ROME — As El Salvador prepares to celebrate the beatification of Archbishop Oscar Romero, the criminal gangs that terrorize the country have agreed to a sort of truce: As a gift to the martyr, they’ve promised to suspend killing police and military officers, judges, politicians, and the poor.
Romero, who was shot to death while saying Mass in 1980, is considered a national hero in El Salvador for his defense of the poor and of human rights at the outset of a bloody civil war. His May 23 beatification is expected to be one of the largest public events in the country’s history.
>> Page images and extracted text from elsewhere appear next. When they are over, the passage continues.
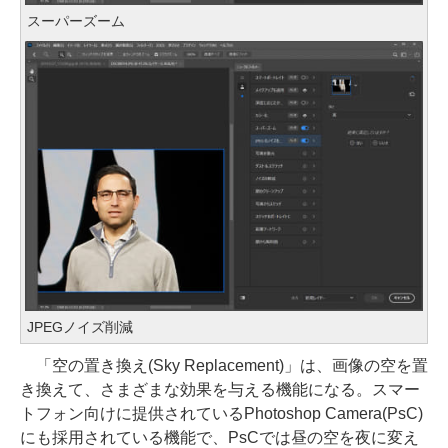
スーパーズーム
JPEGノイズ削減
「空の置き換え(Sky Replacement)」は、画像の空を置
き換えて、さまざまな効果を与える機能になる。スマー
トフォン向けに提供されているPhotoshop Camera(PsC)
にも採用されている機能で、PsCでは昼の空を夜に変え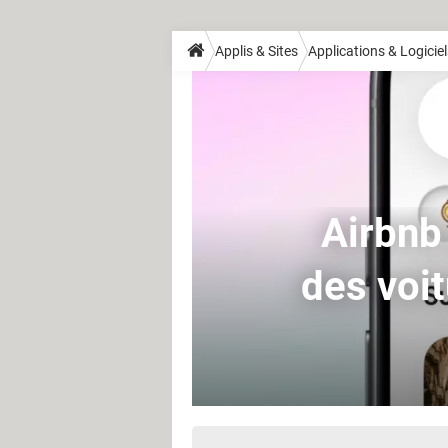
Applis & Sites
Applications & Logiciel
Airbnb
des voit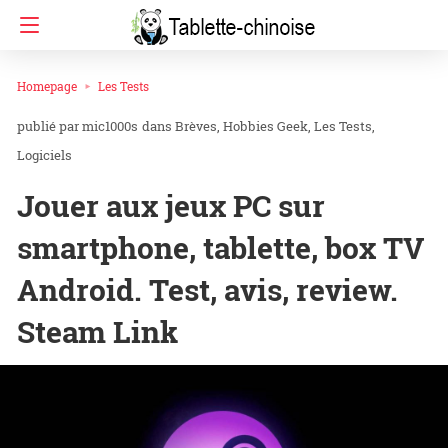
Homepage
Les Tests
mic1000s
dans
Brèves
Hobbies Geek
Les Tests
Logiciels
Jouer aux jeux PC sur
smartphone, tablette, box TV
Android. Test, avis, review.
Steam Link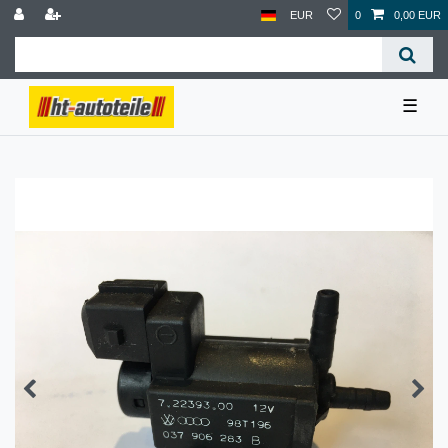
EUR
0
0,00 EUR
☰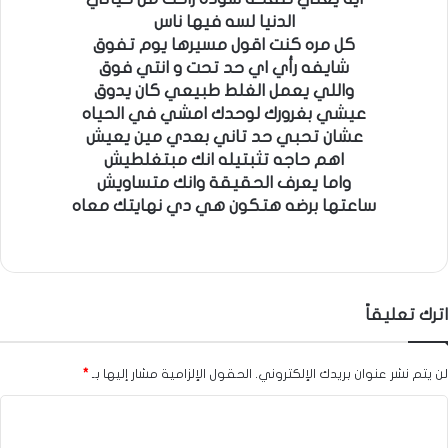
الدنيا لسه فيها ناس
كل مره كنت اقول مسيرها يوم تفوق
شايفه رأي اي حد تحت و انتي فوق
واللي يعمل الغلط طبيعي كان يدوق
عيشي بغرورك لوحدك امشي في الحياه
عشان تحبي حد تاني بعدي مين يعيش
اهم حاجه تثبتيله انك مبتغلطيش
واما يعرف الحقيقة وانك متساويش
ساعتها برضه هتكون هي دي نهايتك معاه
اترك تعليقاً
لن يتم نشر عنوان بريدك الإلكتروني.
الحقول الإلزامية مشار إليها بـ
*
ا
ل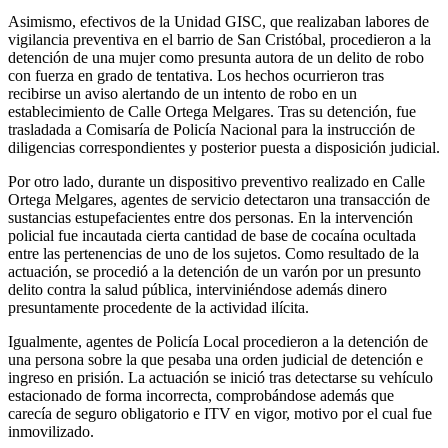
Asimismo, efectivos de la Unidad GISC, que realizaban labores de
vigilancia preventiva en el barrio de San Cristóbal, procedieron a la
detención de una mujer como presunta autora de un delito de robo
con fuerza en grado de tentativa. Los hechos ocurrieron tras
recibirse un aviso alertando de un intento de robo en un
establecimiento de Calle Ortega Melgares. Tras su detención, fue
trasladada a Comisaría de Policía Nacional para la instrucción de
diligencias correspondientes y posterior puesta a disposición judicial.
Por otro lado, durante un dispositivo preventivo realizado en Calle
Ortega Melgares, agentes de servicio detectaron una transacción de
sustancias estupefacientes entre dos personas. En la intervención
policial fue incautada cierta cantidad de base de cocaína ocultada
entre las pertenencias de uno de los sujetos. Como resultado de la
actuación, se procedió a la detención de un varón por un presunto
delito contra la salud pública, interviniéndose además dinero
presuntamente procedente de la actividad ilícita.
Igualmente, agentes de Policía Local procedieron a la detención de
una persona sobre la que pesaba una orden judicial de detención e
ingreso en prisión. La actuación se inició tras detectarse su vehículo
estacionado de forma incorrecta, comprobándose además que
carecía de seguro obligatorio e ITV en vigor, motivo por el cual fue
inmovilizado.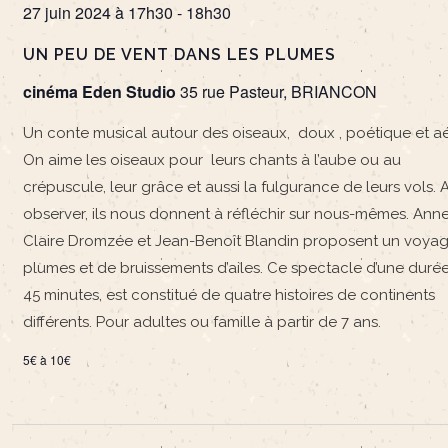
27 juin 2024 à 17h30
-
18h30
UN PEU DE VENT DANS LES PLUMES
cinéma Eden Studio
35 rue Pasteur, BRIANCON
Un conte musical autour des oiseaux, doux , poétique et aé
On aime les oiseaux pour leurs chants à l’aube ou au
crépuscule, leur grâce et aussi la fulgurance de leurs vols. A
observer, ils nous donnent à réfléchir sur nous-mêmes. Ann
Claire Dromzée et Jean-Benoît Blandin proposent un voya
plumes et de bruissements d’ailes. Ce spectacle d’une duré
45 minutes, est constitué de quatre histoires de continents
différents. Pour adultes ou famille à partir de 7 ans.
5€ à 10€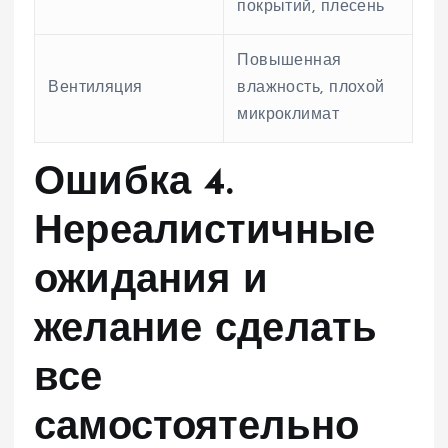
покрытий, плесень
Повышенная
Вентиляция
влажность, плохой
микроклимат
Ошибка 4.
Нереалистичные
ожидания и
желание сделать
все
самостоятельно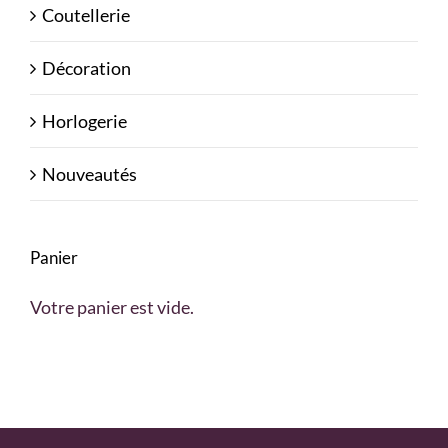
Coutellerie
Décoration
Horlogerie
Nouveautés
Panier
Votre panier est vide.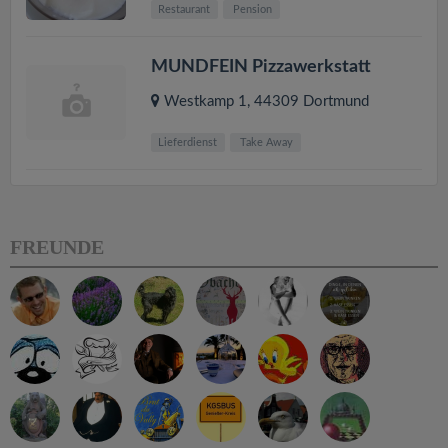
Restaurant
Pension
MUNDFEIN Pizzawerkstatt
Westkamp 1
,
44309
Dortmund
Lieferdienst
Take Away
FREUNDE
El Salvador’s gangs, known as “maras,” have vowed to desist from violence, theft, extortions, and other crimes during the beatification period.
“This is the gift we wish to make to Archbishop Romero,” they said in a statement released to the press, “our repentance and request for forgiveness to society for all the damage caused.”
According to local newspapers, the statement, released on April 23, was allegedly signed by the spokesmen of various crime syndicates, including the two most feared gangs, MS-13 and Barrio 18.
The gang leaders said they’ll take some “pacification measures” to reduce the country’s violence, “despite not sensing equal willingness from the government.”
The message, confirmed by Paolo Lüers, the man in charge of mediating the latest peace negotiations between the government and the gangs, states that they will no longer kill police officers, soldiers, judges, politicians, and people with low incomes “most affected by the violence.”
They also vowed to cease “armed attacks,” renouncing their claim to “self-defense rights,” and to reduce extortion and theft.
The leaders added that they still expect to see “concrete proposals to reintegrate gang members into society,” claiming that the even though the government talks about social peace, it doesn’t follow through.
“We’re being exterminated,” they said, claiming that 140 gang members have been killed in the past two months.
An estimated 65,000 of El Salvador’s 6 million residents are thought to be members of a gang. Last March, after a truce between MS-13 and Barrio 18 collapsed, saw the bloodiest period since the end of the civil war in 1992: 481 people were killed, an average of 16 a day.
At 43.9 murders per 100,000 residents, according to the 2014 Global status report on violence prevention by the World Health Organization, the country’s homicide rate exceeds those of some war zones.
Romero is the most prominent victim of the 75,000 people believed to have been killed in El Salvador’s bloody civil war, which raged from 1980 to 1992. No one was ever prosecuted for his assassination, but right-wing death squads have long been suspected.